TASK DETAILS: When the line containing "cup: none [213,382,255,412]" is found in the data below, give it again along with every later line, exactly; drop the pictures.
========
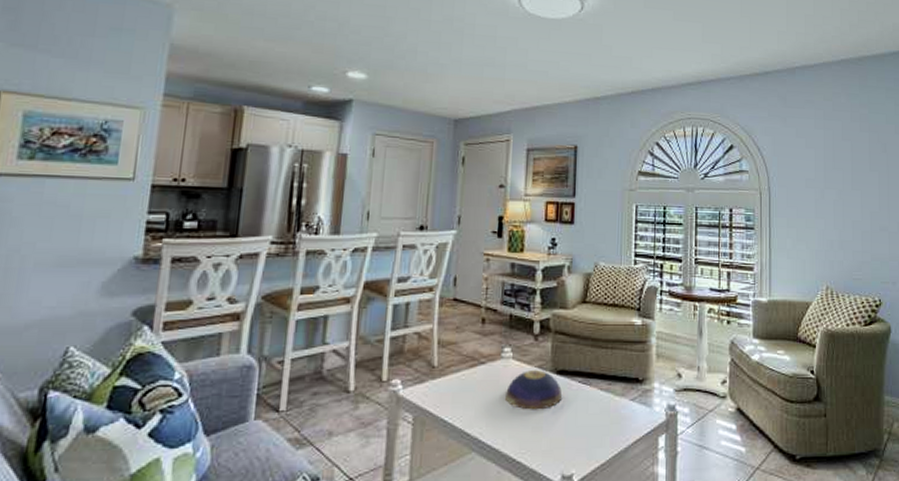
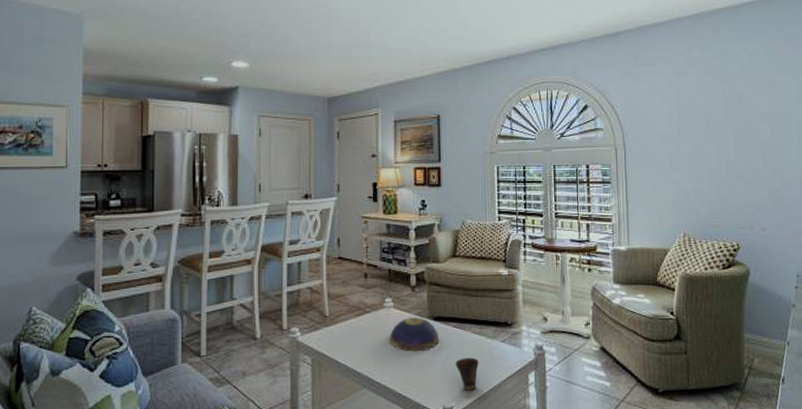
cup: none [578,417,605,456] -> present [455,357,479,391]

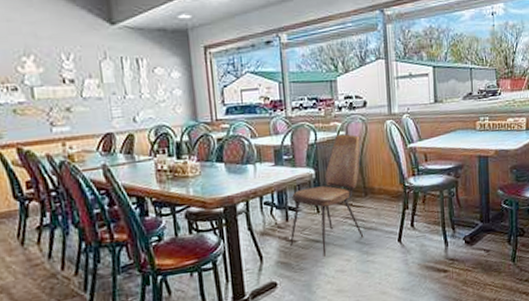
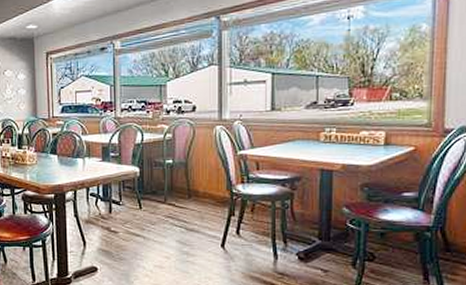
dining chair: present [290,134,364,257] -> none [112,136,187,251]

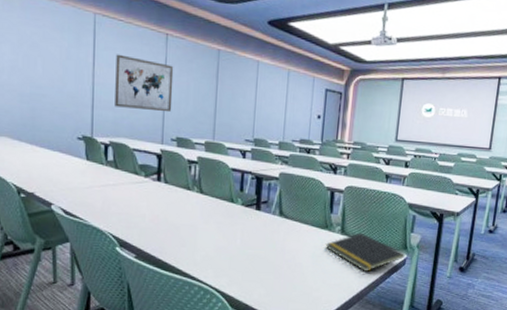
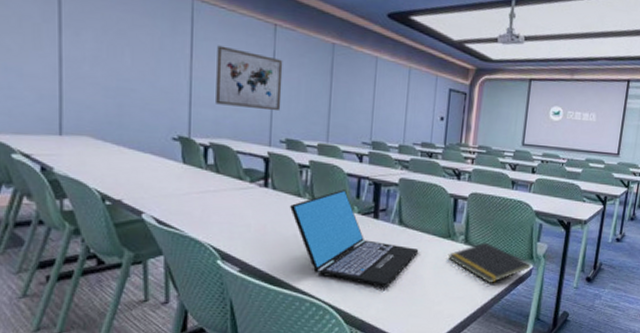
laptop: none [180,183,298,274] -> present [290,189,419,287]

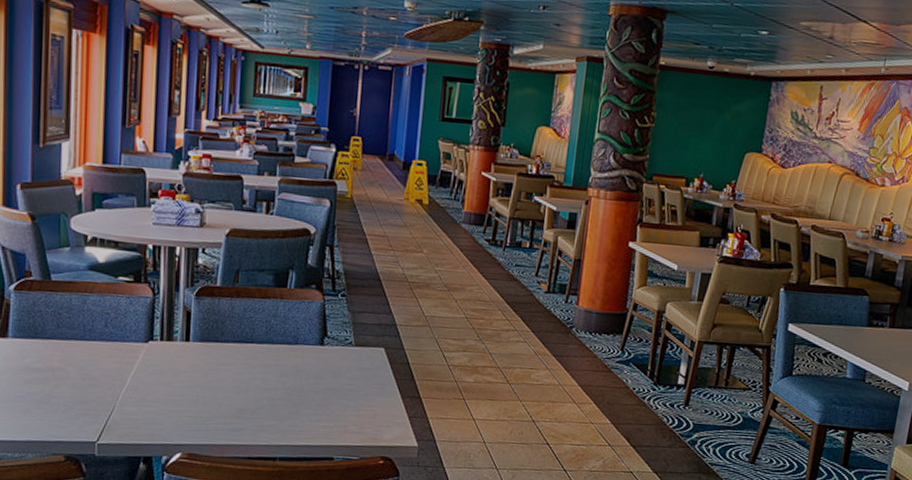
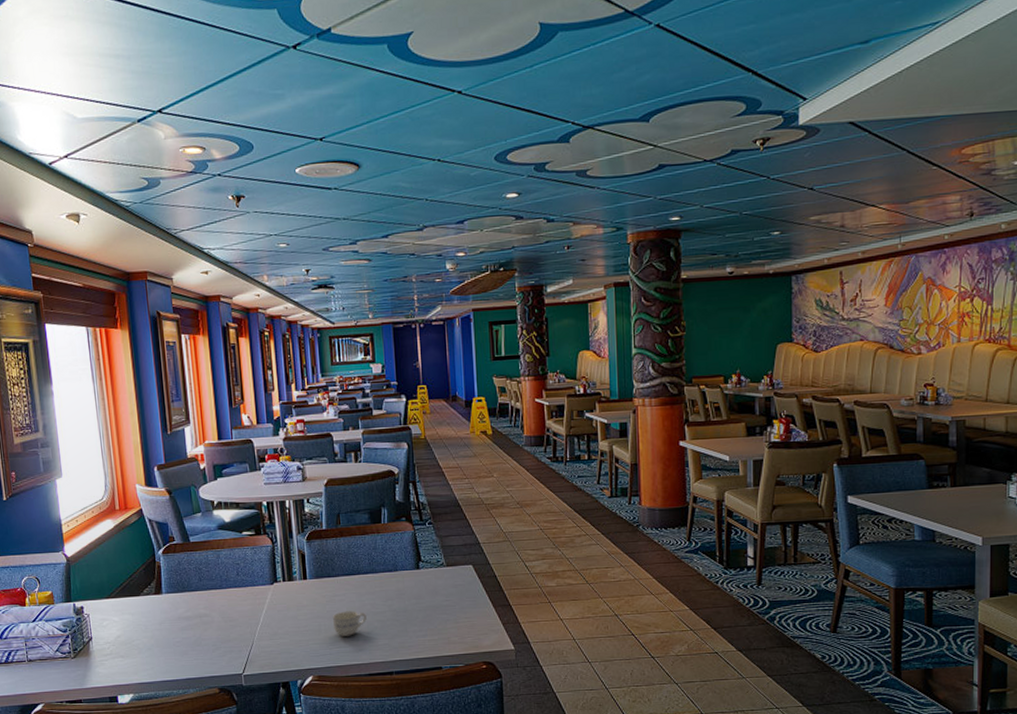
cup: none [213,382,255,412] -> present [332,611,367,636]

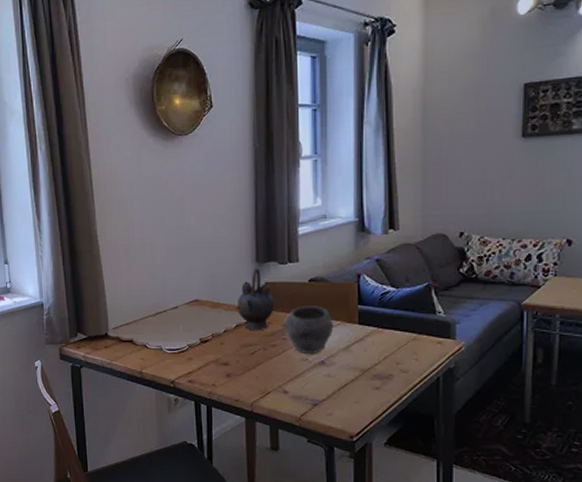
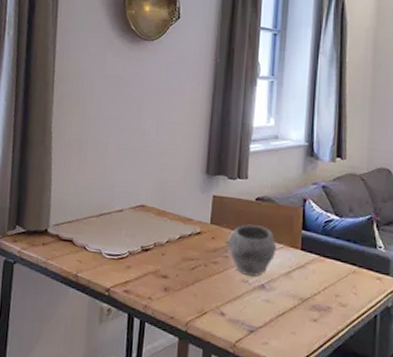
teapot: present [235,268,275,331] -> none [181,180,220,245]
========
RESULT BELOW:
cup: none [213,382,255,412] -> present [332,611,367,636]

teapot: present [235,268,275,331] -> none [181,180,220,245]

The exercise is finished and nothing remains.